• _Task statement_
Please count the lines in the items below that contain the string "approche" and reply with only that number.

====================

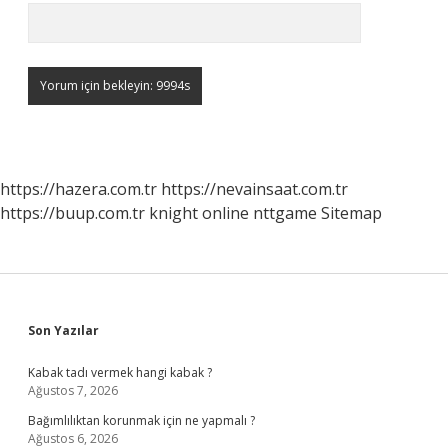
https://hazera.com.tr
https://nevainsaat.com.tr
https://buup.com.tr
knight online
nttgame
Sitemap
Sidebar
Son Yazılar
Kabak tadı vermek hangi kabak ?
Ağustos 7, 2026
Bağımlılıktan korunmak için ne yapmalı ?
Ağustos 6, 2026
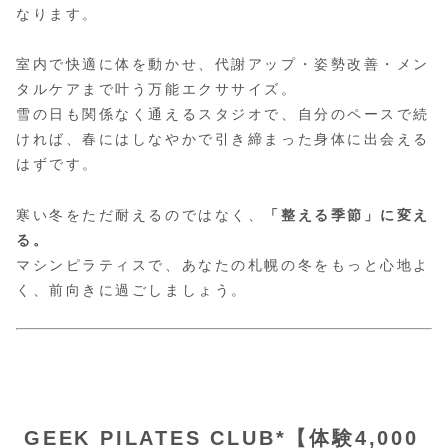
なります。
室内で快適に体を動かせ、代謝アップ・姿勢改善・メン
タルケアまで叶う万能エクササイズ。
雪の日も関係なく通えるスタジオで、自分のペースで続
ければ、春にはしなやかで引き締まった身体に出会える
はずです。
寒い冬をただ耐えるのではなく、
「整える季節」に変え
る。
マシンピラティスで、あなたの札幌の冬をもっと心地よ
く、前向きに過ごしましょう。
GEEK PILATES CLUB*【体験4,000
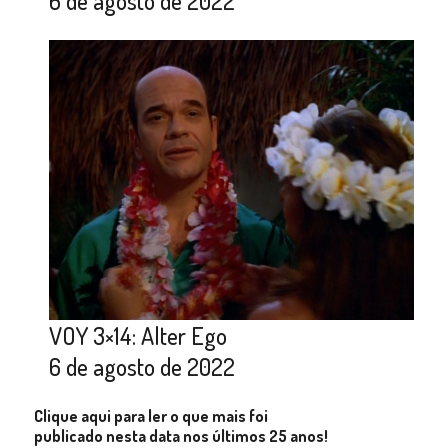
6 de agosto de 2022
VOY 3×14: Alter Ego
6 de agosto de 2022
Clique aqui para ler o que mais foi
publicado nesta data nos últimos 25 anos!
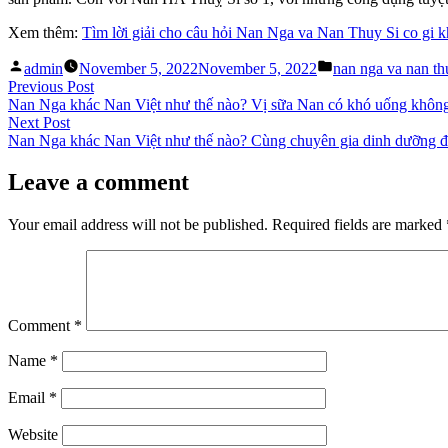
Xem thêm:
Tìm lời giải cho câu hỏi Nan Nga va Nan Thuy Si co gi 
Posted
Posted
admin
November 5, 2022
November 5, 2022
nan nga va nan th
by
in
Post
Previous
Previous Post
post:
Nan Nga khác Nan Việt như thế nào? Vị sữa Nan có khó uống khôn
navigation
Next
Next Post
post:
Nan Nga khác Nan Việt như thế nào? Cùng chuyên gia dinh dưỡng 
Leave a comment
Your email address will not be published.
Required fields are marked
Comment
*
Name
*
Email
*
Website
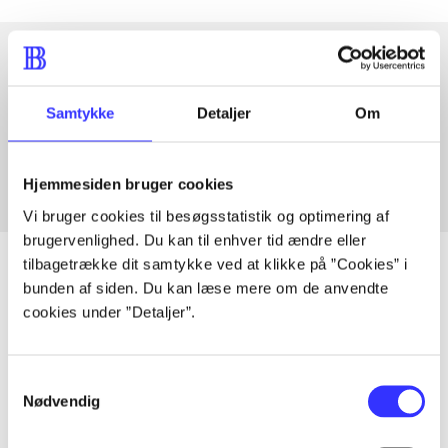
Artikler med samme emner
Samtykke
Detaljer
Om
Fra
Hjemmesiden bruger cookies
Vi bruger cookies til besøgsstatistik og optimering af
brugervenlighed. Du kan til enhver tid ændre eller
tilbagetrække dit samtykke ved at klikke på ”Cookies” i
bunden af siden. Du kan læse mere om de anvendte
cookies under ”Detaljer”.
Artikler
Alle registrerede artikler fordelt på udgivelser
Samtykkevalg
Nødvendig
...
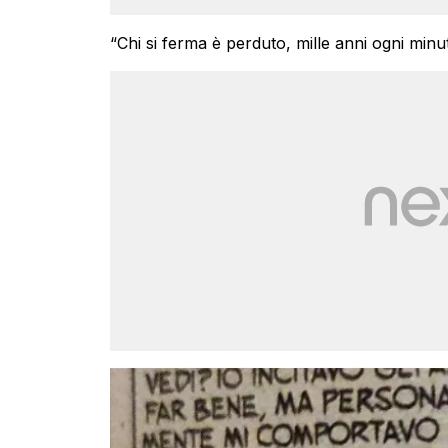
“Chi si ferma è perduto, mille anni ogni minut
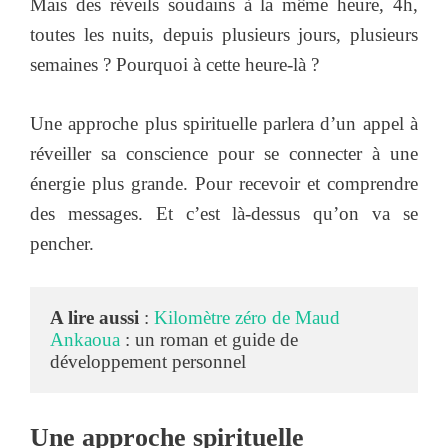
Mais des réveils soudains à la même heure, 4h,
toutes les nuits, depuis plusieurs jours, plusieurs
semaines ? Pourquoi à cette heure-là ?
Une approche plus spirituelle parlera d’un appel à
réveiller sa conscience pour se connecter à une
énergie plus grande. Pour recevoir et comprendre
des messages. Et c’est là-dessus qu’on va se
pencher.
A lire aussi
 : 
Kilomètre zéro de Maud 
Ankaoua
 : un roman et guide de 
développement personnel
Une approche spirituelle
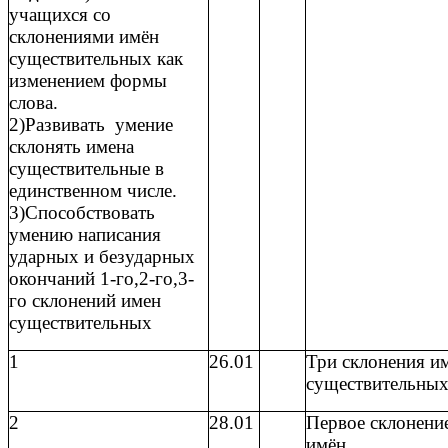
учащихся со
склонениями имён
существительных как
изменением формы
слова.
2)Развивать умение
склонять имена
существительные в
единственном числе.
3)Способствовать
умению написания
ударных и безударных
окончаний 1-го,2-го,3-
го склонений имен
существительных
1
26.01
Три склонения и
существительны
2
28.01
Первое склонени
имён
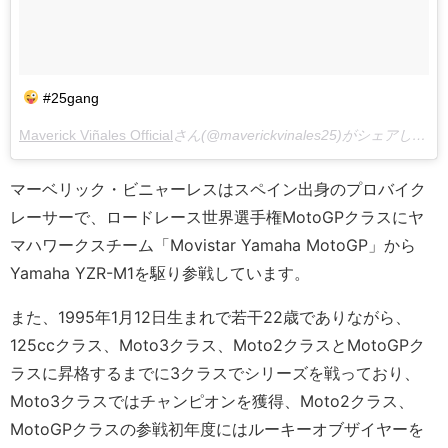
#25gang
Maverick Viñales Official
さん(@maverickvinales25)がシェアした投稿 –
マーベリック・ビニャーレスはスペイン出身のプロバイク
レーサーで、ロードレース世界選手権MotoGPクラスにヤ
マハワークスチーム「Movistar Yamaha MotoGP」から
Yamaha YZR-M1を駆り参戦しています。
また、1995年1月12日生まれで若干22歳でありながら、
125ccクラス、Moto3クラス、Moto2クラスとMotoGPク
ラスに昇格するまでに3クラスでシリーズを戦っており、
Moto3クラスではチャンピオンを獲得、Moto2クラス、
MotoGPクラスの参戦初年度にはルーキーオブザイヤーを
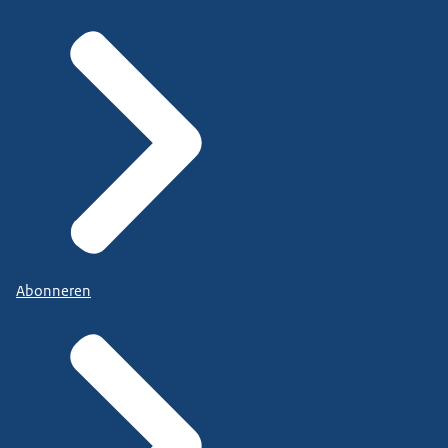
Abonneren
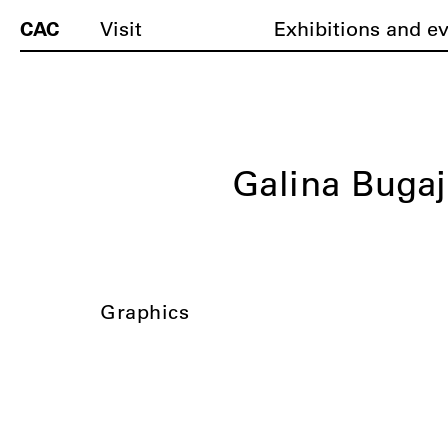
CAC
Visit
Exhibitions and e
Galina Buga
Graphics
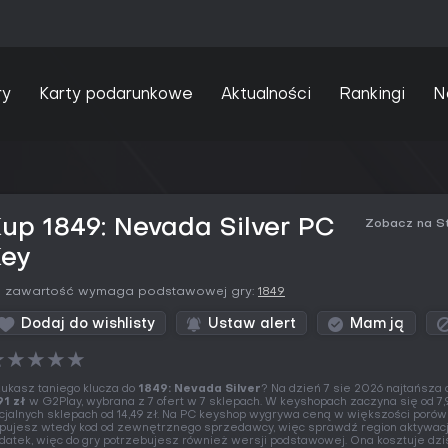
ry
Karty podarunkowe
Aktualności
Rankingi
N
up 1849: Nevada Silver PC
Zobacz na S
Key
a zawartość wymaga podstawowej gry:
1849
Dodaj do wishlisty
Ustaw alert
Mam ją
★
★
★
★
★
ukasz taniego klucza do
1849: Nevada Silver
? Na dzień 7 sie 2026 najtańsza o
91 zł
w G2Play, wybrana z 7 ofert w 7 sklepach. W keyshopach zaczyna się od 7,9
icjalnych sklepach od 14,49 zł. Na PC keyshop wygrywa ceną w większości porów
pujesz wtedy kod od zewnętrznego sprzedawcy, więc sprawdź region aktywacji
datek, więc do gry potrzebujesz również wersji podstawowej. Ona kosztuje dzi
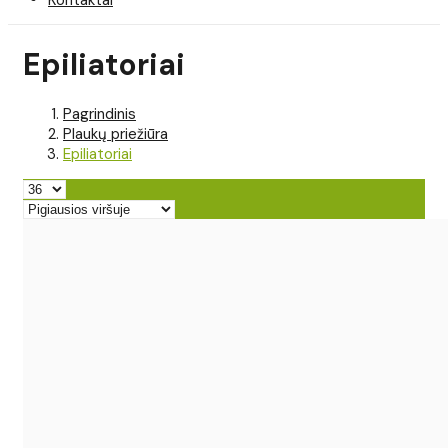
Epiliatoriai
Pagrindinis
Plaukų priežiūra
Epiliatoriai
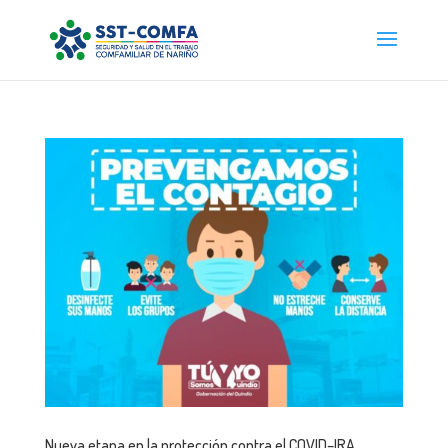
Nueva etapa en la protección contra el COVID–IRA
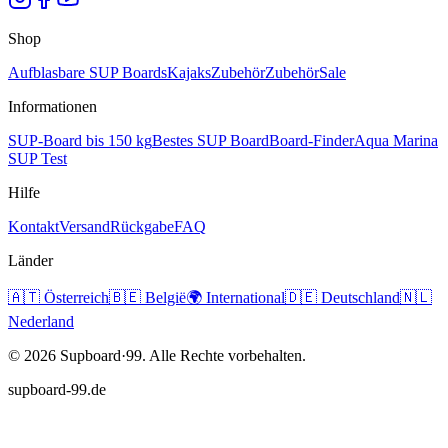
Shop
Aufblasbare SUP Boards
Kajaks
Zubehör
Zubehör
Sale
Informationen
SUP-Board bis 150 kg
Bestes SUP Board
Board-Finder
Aqua Marina
SUP Test
Hilfe
Kontakt
Versand
Rückgabe
FAQ
Länder
🇦🇹
Österreich
🇧🇪
België
🌍
International
🇩🇪
Deutschland
🇳🇱
Nederland
©
2026
Supboard·99.
Alle Rechte vorbehalten.
supboard-99.de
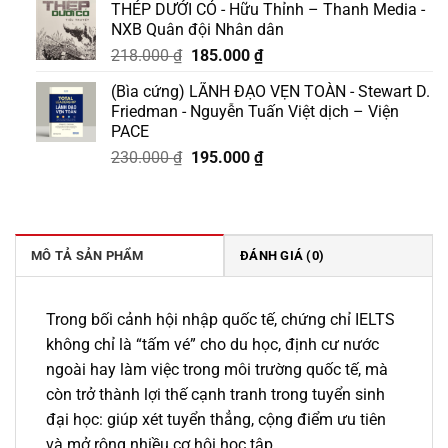
THÉP DƯỚI CỎ - Hữu Thỉnh – Thanh Media -
là:
tại
NXB Quân đội Nhân dân
159.000 ₫.
là:
Giá
Giá
218.000
₫
185.000
₫
143.000 ₫.
gốc
hiện
(Bìa cứng) LÃNH ĐẠO VẸN TOÀN - Stewart D.
là:
tại
Friedman - Nguyễn Tuấn Việt dịch – Viện
218.000 ₫.
là:
PACE
185.000 ₫.
Giá
Giá
230.000
₫
195.000
₫
gốc
hiện
là:
tại
230.000 ₫.
là:
195.000 ₫.
MÔ TẢ SẢN PHẨM
ĐÁNH GIÁ (0)
Trong bối cảnh hội nhập quốc tế, chứng chỉ IELTS
không chỉ là “tấm vé” cho du học, định cư nước
ngoài hay làm việc trong môi trường quốc tế, mà
còn trở thành lợi thế cạnh tranh trong tuyển sinh
đại học: giúp xét tuyển thẳng, cộng điểm ưu tiên
và mở rộng nhiều cơ hội học tập.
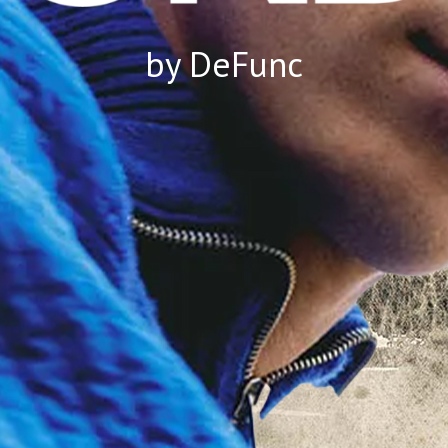
by DeFunc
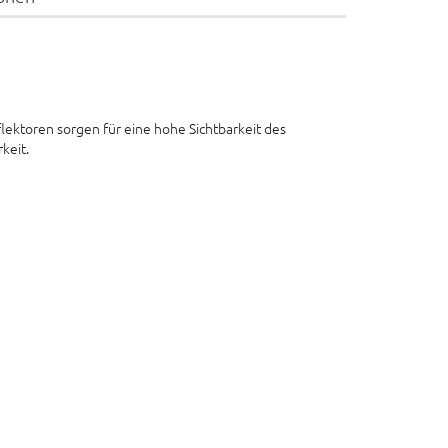
lektoren sorgen für eine hohe Sichtbarkeit des
keit.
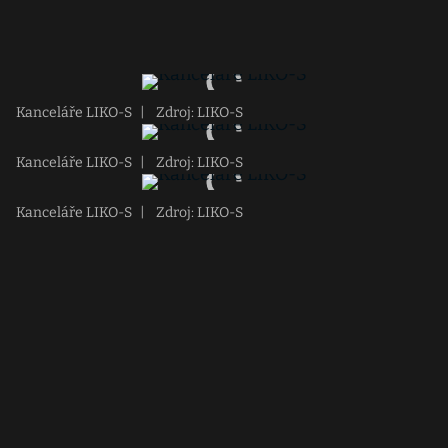
Kanceláře LIKO-S
|
Zdroj: LIKO-S
Kanceláře LIKO-S
|
Zdroj: LIKO-S
Kanceláře LIKO-S
|
Zdroj: LIKO-S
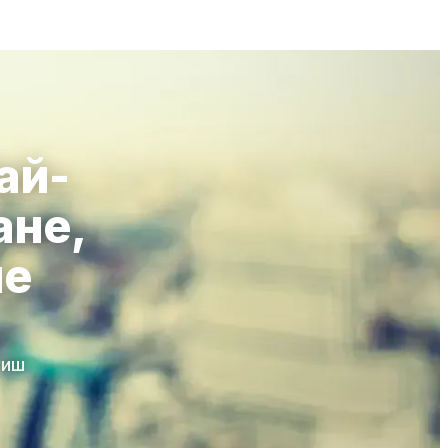
ай-
ане,
ие
тиш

====================

• _Response area_
2